自2010年起,外泌体相关论文数量呈指数级增长,近五年全球年发文量稳定在约5000篇的高位。以中国国家自然科学基金为例,相关项目数从2015年起迅猛增加,2019年达到峰值约600项,此后维持在每年300-400项的水平,证实了该领域的持续火热。

本文将详细讲解:如何从复杂的体液中“抓” 到高纯度的 EV?如何证明EV是EV?无论是科研新手还是行业从业者,都能找到你需要的干货。

 

01胞外囊泡的详细分类与特征

1.外泌体

生物发生途径:详细路径为:细胞膜内陷形成早期内体 → 成熟为晚期内体 → 内膜向内出芽形成多囊泡体 → MVBs与细胞膜融合,将其内部的囊泡(即外泌体)释放到细胞外。

尺寸与形态:直径30-200 nm。在常规TEM制样(干燥)后,因失去水分而塌陷,呈现经典的杯状或茶托状。在冷冻电镜下则保持完美的球形。

标志物:跨膜蛋白CD9、CD63、CD81是常用标志物;腔内蛋白如TSG101、Alix等也是重要鉴定依据。

2.微囊泡

生物发生途径:直接由细胞膜向外出芽、脱落形成。

尺寸与内容:尺寸范围更广(100 nm - 1 μm),内容物与细胞质高度相似,可能包含完整的细胞器(如线粒体碎片)。

3.凋亡小体

来源:细胞程序性死亡过程中,细胞碎裂形成。

特征:尺寸通常较大(1-5 μm),内部包含被随机包裹的细胞器、染色质碎片等。功能主要是被吞噬细胞清除,而非主动通信。

 

02胞外囊泡的分离与鉴定:方法细节与优劣

要开展EV 研究,首先需解决 “如何获取高纯度 EV” 的问题,我们首先对主流的分离方法进行详解:

1.差速离心

经典步骤:300-500 g(去除细胞)→ 2,000 g(去除死细胞)→ 10,000 g(去除细胞碎片)→ 100,000 - 120,000 g超速离心70-90分钟(沉淀外泌体)→ PBS重悬洗涤后再离心一次。

• _数据摘录_:
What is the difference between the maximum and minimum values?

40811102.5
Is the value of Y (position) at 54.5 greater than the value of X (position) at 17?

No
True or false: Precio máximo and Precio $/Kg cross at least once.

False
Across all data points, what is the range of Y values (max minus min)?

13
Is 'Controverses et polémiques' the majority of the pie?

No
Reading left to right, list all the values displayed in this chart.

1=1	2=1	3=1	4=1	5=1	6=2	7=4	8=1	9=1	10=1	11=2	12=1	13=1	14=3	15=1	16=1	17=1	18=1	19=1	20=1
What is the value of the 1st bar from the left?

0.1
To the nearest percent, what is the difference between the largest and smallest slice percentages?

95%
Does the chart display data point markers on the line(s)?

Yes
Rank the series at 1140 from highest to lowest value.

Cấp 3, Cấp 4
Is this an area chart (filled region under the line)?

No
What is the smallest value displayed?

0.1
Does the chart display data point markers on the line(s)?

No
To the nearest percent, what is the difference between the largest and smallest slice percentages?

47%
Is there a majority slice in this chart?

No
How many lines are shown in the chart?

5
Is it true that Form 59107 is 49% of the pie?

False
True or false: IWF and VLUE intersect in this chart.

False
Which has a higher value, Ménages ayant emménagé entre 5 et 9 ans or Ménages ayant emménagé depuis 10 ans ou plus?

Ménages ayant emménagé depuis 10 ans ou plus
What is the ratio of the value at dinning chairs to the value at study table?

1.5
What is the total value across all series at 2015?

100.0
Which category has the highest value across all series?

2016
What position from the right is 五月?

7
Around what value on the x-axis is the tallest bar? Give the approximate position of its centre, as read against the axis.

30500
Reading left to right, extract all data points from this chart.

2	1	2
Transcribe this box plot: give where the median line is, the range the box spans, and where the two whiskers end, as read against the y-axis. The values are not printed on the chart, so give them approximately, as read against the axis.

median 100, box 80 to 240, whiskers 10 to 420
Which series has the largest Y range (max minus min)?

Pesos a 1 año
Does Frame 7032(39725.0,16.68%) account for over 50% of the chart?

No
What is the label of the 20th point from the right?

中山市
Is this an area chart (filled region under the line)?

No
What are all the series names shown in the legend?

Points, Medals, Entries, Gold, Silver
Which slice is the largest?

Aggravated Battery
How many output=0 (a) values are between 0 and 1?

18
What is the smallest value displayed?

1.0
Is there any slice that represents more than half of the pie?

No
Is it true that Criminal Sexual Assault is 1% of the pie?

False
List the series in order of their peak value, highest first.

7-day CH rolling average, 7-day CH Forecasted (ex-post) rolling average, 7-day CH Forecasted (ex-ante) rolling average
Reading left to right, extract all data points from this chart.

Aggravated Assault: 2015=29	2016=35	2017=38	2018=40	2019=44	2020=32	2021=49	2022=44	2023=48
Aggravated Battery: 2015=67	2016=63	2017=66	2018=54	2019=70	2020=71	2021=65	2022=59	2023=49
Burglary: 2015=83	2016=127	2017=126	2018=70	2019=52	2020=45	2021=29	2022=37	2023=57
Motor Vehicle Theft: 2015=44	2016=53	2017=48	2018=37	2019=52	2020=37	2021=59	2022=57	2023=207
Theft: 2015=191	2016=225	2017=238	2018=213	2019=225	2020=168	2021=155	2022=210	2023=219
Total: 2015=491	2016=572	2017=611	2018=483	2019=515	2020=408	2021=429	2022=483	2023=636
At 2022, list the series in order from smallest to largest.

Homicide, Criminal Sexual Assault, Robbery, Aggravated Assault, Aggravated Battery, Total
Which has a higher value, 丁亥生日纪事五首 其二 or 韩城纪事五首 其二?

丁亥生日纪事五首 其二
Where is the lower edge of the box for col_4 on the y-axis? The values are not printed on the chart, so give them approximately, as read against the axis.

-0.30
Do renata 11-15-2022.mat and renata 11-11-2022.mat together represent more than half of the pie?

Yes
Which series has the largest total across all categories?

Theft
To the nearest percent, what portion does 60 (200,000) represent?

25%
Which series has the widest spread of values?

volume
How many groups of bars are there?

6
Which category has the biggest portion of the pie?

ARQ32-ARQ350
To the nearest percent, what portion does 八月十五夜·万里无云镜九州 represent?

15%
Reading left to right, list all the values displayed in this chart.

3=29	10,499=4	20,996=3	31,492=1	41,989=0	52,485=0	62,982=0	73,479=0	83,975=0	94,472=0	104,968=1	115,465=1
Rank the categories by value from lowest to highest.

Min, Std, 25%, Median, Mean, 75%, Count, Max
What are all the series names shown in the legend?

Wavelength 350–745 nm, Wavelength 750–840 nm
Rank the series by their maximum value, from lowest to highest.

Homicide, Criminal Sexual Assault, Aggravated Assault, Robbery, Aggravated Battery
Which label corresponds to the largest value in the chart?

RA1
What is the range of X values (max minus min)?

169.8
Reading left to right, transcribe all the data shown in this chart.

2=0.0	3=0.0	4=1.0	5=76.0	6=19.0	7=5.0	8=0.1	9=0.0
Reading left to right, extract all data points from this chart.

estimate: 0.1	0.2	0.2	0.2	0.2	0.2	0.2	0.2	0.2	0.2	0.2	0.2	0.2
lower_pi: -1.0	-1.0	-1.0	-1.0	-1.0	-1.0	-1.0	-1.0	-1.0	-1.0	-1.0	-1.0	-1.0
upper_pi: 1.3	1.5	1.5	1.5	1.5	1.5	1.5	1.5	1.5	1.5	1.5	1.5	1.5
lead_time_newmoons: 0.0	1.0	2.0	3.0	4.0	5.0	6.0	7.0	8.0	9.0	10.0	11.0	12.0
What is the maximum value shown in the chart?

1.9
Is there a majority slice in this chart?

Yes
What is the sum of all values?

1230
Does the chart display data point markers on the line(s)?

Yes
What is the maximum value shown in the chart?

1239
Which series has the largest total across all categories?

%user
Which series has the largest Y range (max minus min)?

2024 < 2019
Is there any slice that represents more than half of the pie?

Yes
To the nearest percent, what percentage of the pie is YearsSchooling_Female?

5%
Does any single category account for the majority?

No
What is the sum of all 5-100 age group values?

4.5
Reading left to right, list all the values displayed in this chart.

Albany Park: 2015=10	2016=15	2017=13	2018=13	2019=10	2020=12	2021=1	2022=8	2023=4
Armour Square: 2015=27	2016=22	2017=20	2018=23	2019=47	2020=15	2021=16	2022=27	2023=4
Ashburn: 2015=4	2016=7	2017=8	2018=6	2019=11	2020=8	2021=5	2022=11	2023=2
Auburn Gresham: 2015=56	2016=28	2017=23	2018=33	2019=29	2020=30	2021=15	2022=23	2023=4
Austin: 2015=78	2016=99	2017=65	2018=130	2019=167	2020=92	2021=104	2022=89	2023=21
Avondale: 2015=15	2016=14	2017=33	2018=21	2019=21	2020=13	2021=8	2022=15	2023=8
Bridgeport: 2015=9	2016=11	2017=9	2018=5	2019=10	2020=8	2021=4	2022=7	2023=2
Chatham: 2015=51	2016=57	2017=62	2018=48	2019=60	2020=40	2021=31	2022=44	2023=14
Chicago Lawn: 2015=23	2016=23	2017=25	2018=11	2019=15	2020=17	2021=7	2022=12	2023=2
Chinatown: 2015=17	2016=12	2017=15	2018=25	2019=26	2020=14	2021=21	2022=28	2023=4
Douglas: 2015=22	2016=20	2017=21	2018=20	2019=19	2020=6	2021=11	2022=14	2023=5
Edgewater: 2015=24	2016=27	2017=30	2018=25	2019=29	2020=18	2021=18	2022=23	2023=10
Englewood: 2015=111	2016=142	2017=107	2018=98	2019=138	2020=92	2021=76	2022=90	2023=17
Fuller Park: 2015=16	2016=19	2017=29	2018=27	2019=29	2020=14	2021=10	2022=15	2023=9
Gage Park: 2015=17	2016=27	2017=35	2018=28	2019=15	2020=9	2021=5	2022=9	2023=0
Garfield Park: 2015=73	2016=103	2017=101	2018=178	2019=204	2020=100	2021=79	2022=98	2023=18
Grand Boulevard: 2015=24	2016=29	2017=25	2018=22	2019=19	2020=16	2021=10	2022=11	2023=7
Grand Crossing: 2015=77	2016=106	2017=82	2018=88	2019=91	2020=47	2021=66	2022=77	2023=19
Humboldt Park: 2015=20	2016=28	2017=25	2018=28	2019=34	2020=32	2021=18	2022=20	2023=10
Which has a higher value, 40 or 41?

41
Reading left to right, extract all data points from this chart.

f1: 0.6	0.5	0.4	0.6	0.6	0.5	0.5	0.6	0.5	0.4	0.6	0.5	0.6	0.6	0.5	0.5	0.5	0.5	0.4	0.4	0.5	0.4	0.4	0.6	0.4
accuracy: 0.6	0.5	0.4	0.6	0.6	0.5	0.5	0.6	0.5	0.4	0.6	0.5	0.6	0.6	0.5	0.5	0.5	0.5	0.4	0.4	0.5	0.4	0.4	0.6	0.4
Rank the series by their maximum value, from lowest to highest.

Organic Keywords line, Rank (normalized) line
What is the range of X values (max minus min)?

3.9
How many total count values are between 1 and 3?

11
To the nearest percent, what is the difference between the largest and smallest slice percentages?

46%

• _任务说明_: 请逐字抄写胞外囊泡原文中以“生物发生途径:详细路径为:细胞膜内陷形成早期内体 → 成熟为晚期内体”开头、以“nm - 1 μm),内容物与细胞质高度相似,可能包含完整的细胞器(如线粒体碎片)。”结尾的部分。 这些记录与原文内容没有关联。

• _练习作答_:
生物发生途径:详细路径为:细胞膜内陷形成早期内体 → 成熟为晚期内体 → 内膜向内出芽形成多囊泡体 → MVBs与细胞膜融合,将其内部的囊泡(即外泌体)释放到细胞外。

尺寸与形态:直径30-200 nm。在常规TEM制样(干燥)后,因失去水分而塌陷,呈现经典的杯状或茶托状。在冷冻电镜下则保持完美的球形。

标志物:跨膜蛋白CD9、CD63、CD81是常用标志物;腔内蛋白如TSG101、Alix等也是重要鉴定依据。

2.微囊泡

生物发生途径:直接由细胞膜向外出芽、脱落形成。

尺寸与内容:尺寸范围更广(100 nm - 1 μm),内容物与细胞质高度相似,可能包含完整的细胞器(如线粒体碎片)。